Aku memang tidak pernah tahu rasanya menjalin hubungan asmara itu seperti apa, tapi kalau bagaimana rasanya jatuh cinta aku selalu tahu. Rasa itu muncul tanpa kusadari setiap kali kamu muncul di hadapanku. Dan, aku tak pernah tahu alasannya mengapa harus kamu. Dan, aku tahu tidak pernah ada peluang untukku, namun melihatmmu tersenyum sudah cukup menggenapkan jiwaku entah bagaimana.

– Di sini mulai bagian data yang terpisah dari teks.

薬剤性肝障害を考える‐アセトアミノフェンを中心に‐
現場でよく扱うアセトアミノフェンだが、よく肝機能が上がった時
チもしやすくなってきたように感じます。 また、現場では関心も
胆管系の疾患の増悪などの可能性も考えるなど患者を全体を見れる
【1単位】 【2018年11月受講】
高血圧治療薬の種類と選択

Pagi itu, kita bertemu lagi. Kantin seolah menjadi tempat termudah untuk menemukanmu. Sebagai seorang penulis kamu justru tidak pernah berada di perpustakaan. Melainkan di kantin bercengkrama dengan orang-orang yang berbeda. Aksara yang populer dan terlihat sibuk. Dan, aku selalu mencintai sisi lan dari dirimu. Ke-over-active-an itu membuat semua orang tidak pernah bisa percaya kau adalah seorang penulis. Sisi yang kau tampakaan terlalu tidak nyata. Dua sisi yang berlawanan kepribadiannya. Namun aku selalu percaya, kata-kata itu selalu membawaku pulang padamu, Aksara.
Tumblr-ku ketinggalan. Aku tidak bisa melewatkan pagi tanpa segelas cappucino. Keputusan untuk ke kantin itu ternyata tidak membuatku menyesal. Kutemukan kamu di sana, Aksara. Terduduk di salah satu kursi di antara meja-meja yang masih sepi. Untuk pertama kalinya aku tidak melihatmu tertawa dan berkumpul bersama orang-orang seperti biasanya. Ada sebuah buku terbuka di hadapanmu. Buku yang tidak terlalu tebal, sehingga dapat kau pegang sebelah tangan. Lalu sebelah tangannya lagi tertelungkup menutup mulut dan dagu sekaligus. Dengan salah satu kaki tertumpuk di antara lainnya, kau terlihat seperti salah satu patung di Yunani, terlihat begitu indah dan memesona. Jeans sedikit robek dipadu kemeja kotak-kotak cokelat yang lengannya digulung asal-asalan. Juga tas yang terbuat dari simpul tali-tali seratkayu jati yang di dalamnya tidak berisikan apa-apa, hanya sebuah buku yang sedang kaubaca itu.
“Aksa!” Seorang wanita yang tadi berlalu di hadapanku kini berjalan menarah kepadamu. Melenggang cantik dengan bokong terangkat karena di kakinya terpasang wedges cukup tinggi. Wajahnya dibingkai make-up natural yang cantik, menghias wajahnya yang sudah cantik. Wanita itu menarik bukumu dengan genit, lalu menempelkan pipi sebelah kanan dan kiri secara bergantian. Dan, Aksara, matamu menatapnya dengan berkilat-kilat. Selanjutnya, aku tak ingin lihat lagi.
Aku akan tetap mencintaimu, Aksara. Selama kamu masih memproduksi kata-kata.
Namaku Bulan. Yang tidak akan menjadi indah bila tiada rangkaian aksara untuk menggambarkannya. Yang akan menjadi biasa saja jika tanpa kamu.